_Task prompt_: Beginning at the top of the data below, restate every line word for word until the line containing "Cartoon Cat Scary" has been included, and omit the pictures.

━━━━

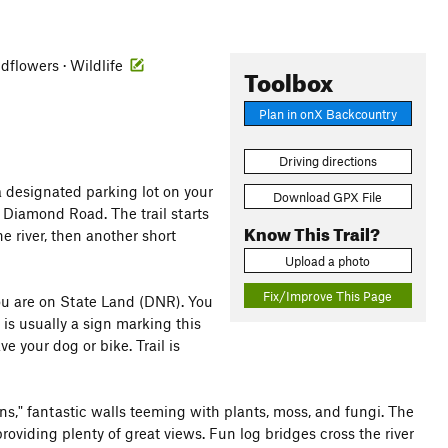
ldflowers · Wildlife
Toolbox
Plan in onX Backcountry
Driving directions
 a designated parking lot on your
Download GPX File
k Diamond Road. The trail starts
Know This Trail?
e river, then another short
Upload a photo
Fix/Improve This Page
you are on State Land (DNR). You
 is usually a sign marking this
ve your dog or bike. Trail is
ns," fantastic walls teeming with plants, moss, and fungi. The
providing plenty of great views. Fun log bridges cross the river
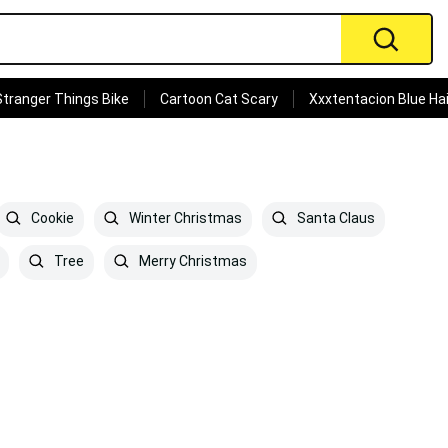
Stranger Things Bike
Cartoon Cat Scary
Xxxtentacion Blue Hai
Cookie
Winter Christmas
Santa Claus
Tree
Merry Christmas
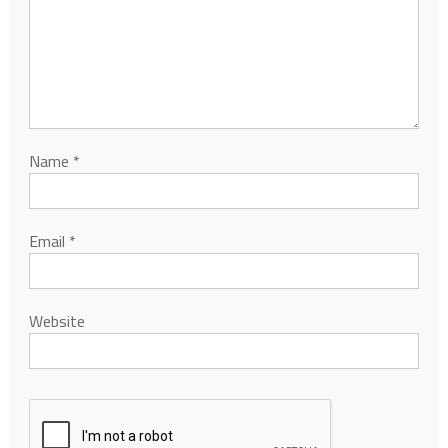
Name
*
Email
*
Website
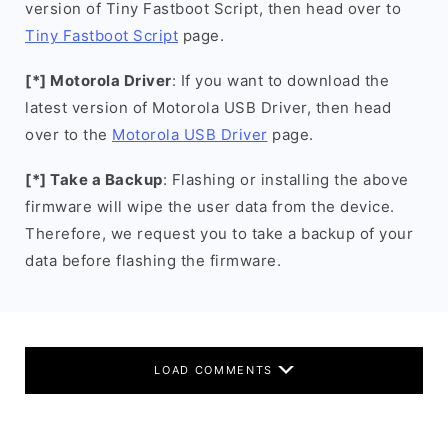
version of Tiny Fastboot Script, then head over to
Tiny Fastboot Script
page.
[*] Motorola Driver
: If you want to download the
latest version of Motorola USB Driver, then head
over to the
Motorola USB Driver
page.
[*] Take a Backup
: Flashing or installing the above
firmware will wipe the user data from the device.
Therefore, we request you to take a backup of your
data before flashing the firmware.
LOAD COMMENTS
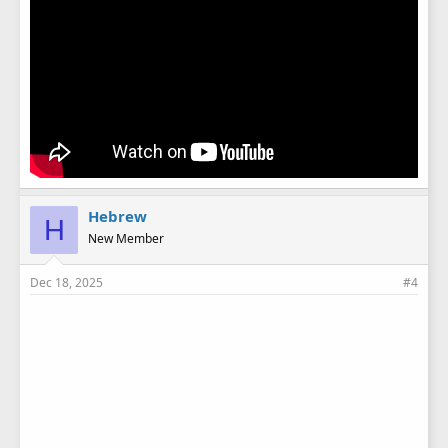
Hebrew
H
New Member
Dec 18, 2025
#4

━━━━

_Task output_:
ldflowers · Wildlife
Toolbox
Plan in onX Backcountry
Driving directions
 a designated parking lot on your
Download GPX File
k Diamond Road. The trail starts
Know This Trail?
e river, then another short
Upload a photo
Fix/Improve This Page
you are on State Land (DNR). You
 is usually a sign marking this
ve your dog or bike. Trail is
ns," fantastic walls teeming with plants, moss, and fungi. The
providing plenty of great views. Fun log bridges cross the river
Stranger Things Bike
Cartoon Cat Scary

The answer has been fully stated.